Mogelijke voordelen | Mogelijke nadelen |
Je draagt actief bij aan wetenschappelijk onderzoek: je helpt mee aan nieuwe inzichten die gunstig kunnen zijn voor jezelf of anderen in de toekomst. | Je maakt kans op een nepmiddel (placebo) in plaats van de mogelijke behandeling of het mogelijke medicijn. |
Je maakt kans op een behandeling of medicijn voordat er markttoelating voor is. | Voor sommige onderzoeken is het nodig regelmatig het ziekenhuis te bezoeken en/of vervelende, soms pijnlijke onderzoeken te ondergaan. |
Bij gunstige resultaten kan besloten worden dat je de behandeling blijft ontvangen in afwachting van het moment dat die daadwerkelijk op de markt komt. | Het gaat om een proef, dus het kan zijn dat de behandeling niet het gewenste effect heeft. Of dat er vervelende of zelfs levensbedreigende bijwerkingen optreden of de ziekte verergert.* |
| Mogelijk zijn er praktische en emotionele bezwaren. Denk aan reisafstand, opnemen van vrije dagen of opvang regelen voor kinderen. Maar ook: moeten omgaan met hoopvolle verwachtingen en soms tegenvallende resultaten. Voor sommige onderzoeken gelden daarnaast bepaalde leefregels waar je je aan moet willen houden. |
*Bij ernstige en/of onverklaarbare bijwerkingen kan het onderzoek vroegtijdig worden stilgelegd.

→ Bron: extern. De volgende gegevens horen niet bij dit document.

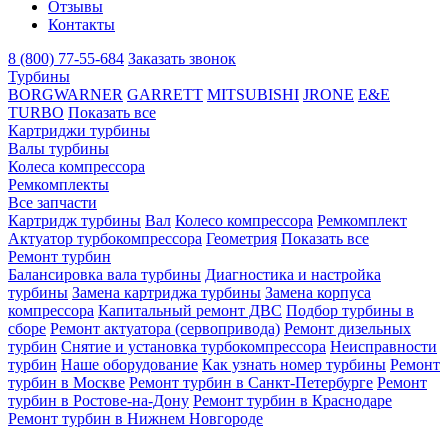
Отзывы
Контакты
8 (800) 77-55-684
Заказать звонок
Турбины
BORGWARNER
GARRETT
MITSUBISHI
JRONE
E&E
TURBO
Показать все
Картриджи турбины
Валы турбины
Колеса компрессора
Ремкомплекты
Все запчасти
Картридж турбины
Вал
Колесо компрессора
Ремкомплект
Актуатор турбокомпрессора
Геометрия
Показать все
Ремонт турбин
Балансировка вала турбины
Диагностика и настройка
турбины
Замена картриджа турбины
Замена корпуса
компрессора
Капитальный ремонт ДВС
Подбор турбины в
сборе
Ремонт актуатора (сервопривода)
Ремонт дизельных
турбин
Снятие и установка турбокомпрессора
Неисправности
турбин
Наше оборудование
Как узнать номер турбины
Ремонт
турбин в Москве
Ремонт турбин в Санкт-Петербурге
Ремонт
турбин в Ростове-на-Дону
Ремонт турбин в Краснодаре
Ремонт турбин в Нижнем Новгороде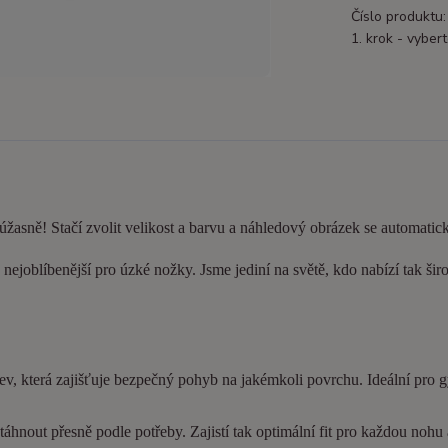
Číslo produktu:
1. krok - vybert
 úžasně! Stačí zvolit velikost a barvu a náhledový obrázek se automatic
nejoblíbenější pro úzké nožky. Jsme jediní na světě, kdo nabízí tak šir
ev, která zajišťuje bezpečný pohyb na jakémkoli povrchu. Ideální pro 
hnout přesně podle potřeby. Zajistí tak optimální fit pro každou nohu a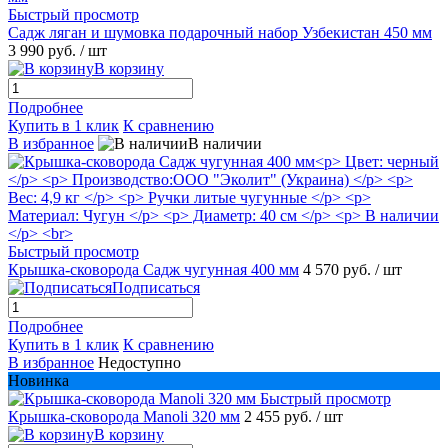
Быстрый просмотр
Садж ляган и шумовка подарочный набор Узбекистан 450 мм
3 990 руб.
/ шт
В корзину
Подробнее
Купить в 1 клик
К сравнению
В избранное
В наличии
Быстрый просмотр
Крышка-сковорода Садж чугунная 400 мм
4 570 руб.
/ шт
Подписаться
Подробнее
Купить в 1 клик
К сравнению
В избранное
Недоступно
Новинка
Быстрый просмотр
Крышка-сковорода Manoli 320 мм
2 455 руб.
/ шт
В корзину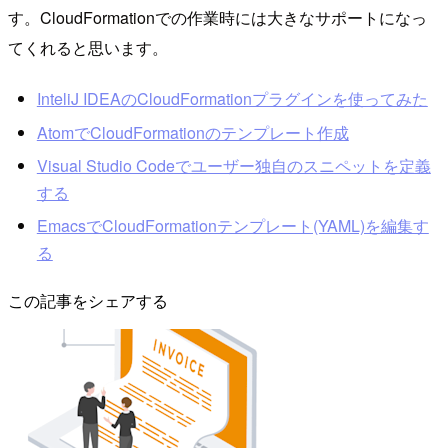
す。CloudFormationでの作業時には大きなサポートになっ
てくれると思います。
InteliJ IDEAのCloudFormationプラグインを使ってみた
AtomでCloudFormationのテンプレート作成
Visual Studio Codeでユーザー独自のスニペットを定義
する
EmacsでCloudFormationテンプレート(YAML)を編集す
る
この記事をシェアする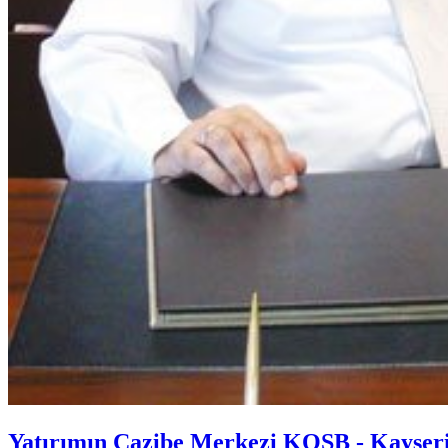
Yatırımın Cazibe Merkezi KOSB - Kayseri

Wet medisch-wetenschappelijk onderzoek met mensen (WMO)
In Nederland is er de wet medisch-wetenschappelijk onderzoek met mensen. Die wet beschermt deelnemers (proefpersonen) op verschillende manieren. Hier staan de kernpunten.
- Er moet een toetsing vooraf zijn door een erkende medisch-ethische commissie.

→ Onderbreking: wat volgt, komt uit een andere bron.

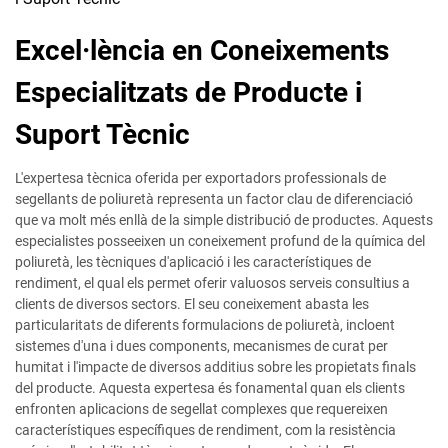
Excel·lència en Coneixements
Especialitzats de Producte i
Suport Tècnic
L'expertesa tècnica oferida per exportadors professionals de
segellants de poliuretà representa un factor clau de diferenciació
que va molt més enllà de la simple distribució de productes. Aquests
especialistes posseeixen un coneixement profund de la química del
poliuretà, les tècniques d'aplicació i les característiques de
rendiment, el qual els permet oferir valuosos serveis consultius a
clients de diversos sectors. El seu coneixement abasta les
particularitats de diferents formulacions de poliuretà, incloent
sistemes d'una i dues components, mecanismes de curat per
humitat i l'impacte de diversos additius sobre les propietats finals
del producte. Aquesta expertesa és fonamental quan els clients
enfronten aplicacions de segellat complexes que requereixen
característiques específiques de rendiment, com la resistència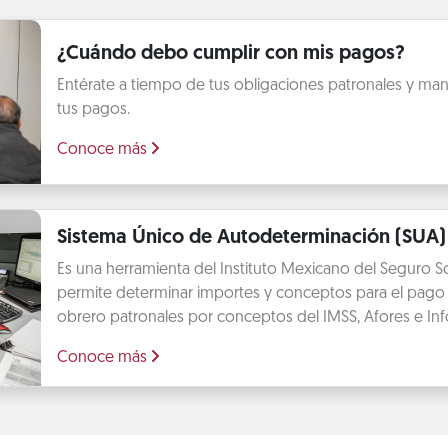
¿Cuándo debo cumplir con mis pagos?
Entérate a tiempo de tus obligaciones patronales y mant
tus pagos.
Conoce más
Sistema Único de Autodeterminación (SUA)
Es una herramienta del Instituto Mexicano del Seguro So
permite determinar importes y conceptos para el pago 
obrero patronales por conceptos del IMSS, Afores e Info
Conoce más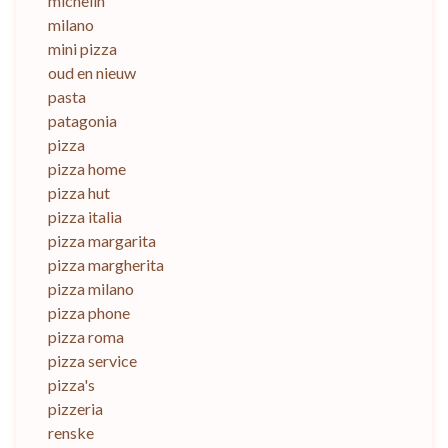
michelin
milano
mini pizza
oud en nieuw
pasta
patagonia
pizza
pizza home
pizza hut
pizza italia
pizza margarita
pizza margherita
pizza milano
pizza phone
pizza roma
pizza service
pizza's
pizzeria
renske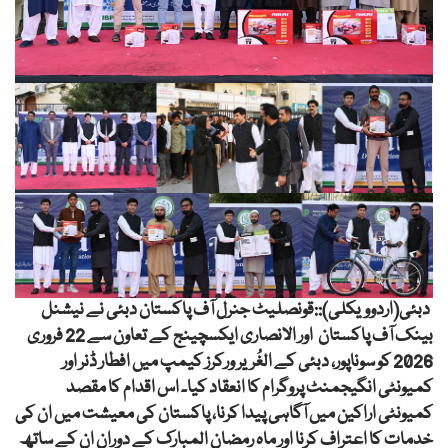
دبئی(اردوویکلی)::قونصلیٹ جنرل آف پاکستان دبئی نے نیشنل
بینک آف پاکستان اور الانصاری ایکسچینج کے تعاون سے 22 فروری
2026 کو سوناپور، دبئی کے الغُریر ورکرز کیمپ میں افطار ڈنر اور
کمیونٹی انگیجمنٹ پروگرام کا انعقاد کیا۔ اس اقدام کا مقصد
کمیونٹی اراکین میں آگاہی پیدا کرنا، پاکستان کی معیشت میں ان کی
خدمات کا اعتراف کرنا اور ماہِ رمضان المبارک کے دوران ان کے ساتھ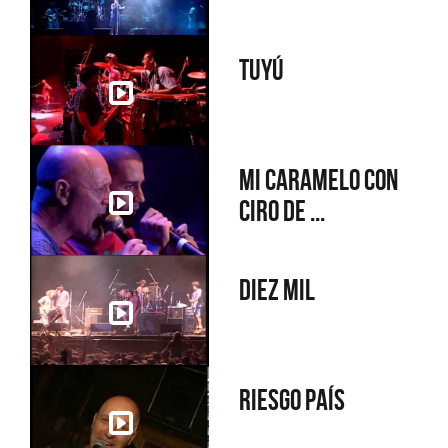
Tuyú
Mi caramelo con
Ciro de ...
Diez mil
Riesgo país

- Proefpersonen worden schriftelijk en mondeling geïnformeerd over wat meedoen aan het onderzoek inhoudt.
- Proefpersonen hebben recht op verzekering (bijvoorbeeld door onverwachte schade die door het onderzoek ontstaat) en meestal ook op reiskostenvergoeding.
- Proefpersonen mogen zich op elk moment terugtrekken uit het onderzoek (als het medisch onverantwoord is om plotseling te stoppen met de behandeling wordt dat uiteraard uitgelegd).
- De gegevens worden alleen gebruikt binnen de wettelijke kaders voor privacy.
- Er wordt nooit geld gevraagd aan proefpersonen.
In- en exclusiecriteria
Deelname aan wetenschappelijk onderzoek is altijd vrijwillig. Maar let op: je kunt niet altijd meedoen als je dat wilt. Soms zijn er strenge eisen van de onderzoekers waaraan je moet voldoen. Die eisen worden inclusiecriteria en exclusiecriteria genoemd. Ze hebben bijvoorbeeld betrekking op je leeftijd, ernst van de ziekte en eventuele bijkomende aandoeningen. Ook je conditie, gewicht en een actuele diagnose zijn vaak belangrijk. Op sommige van deze aspecten heb je mogelijk zelf invloed: zie ook de webcast over medicijnonderzoek.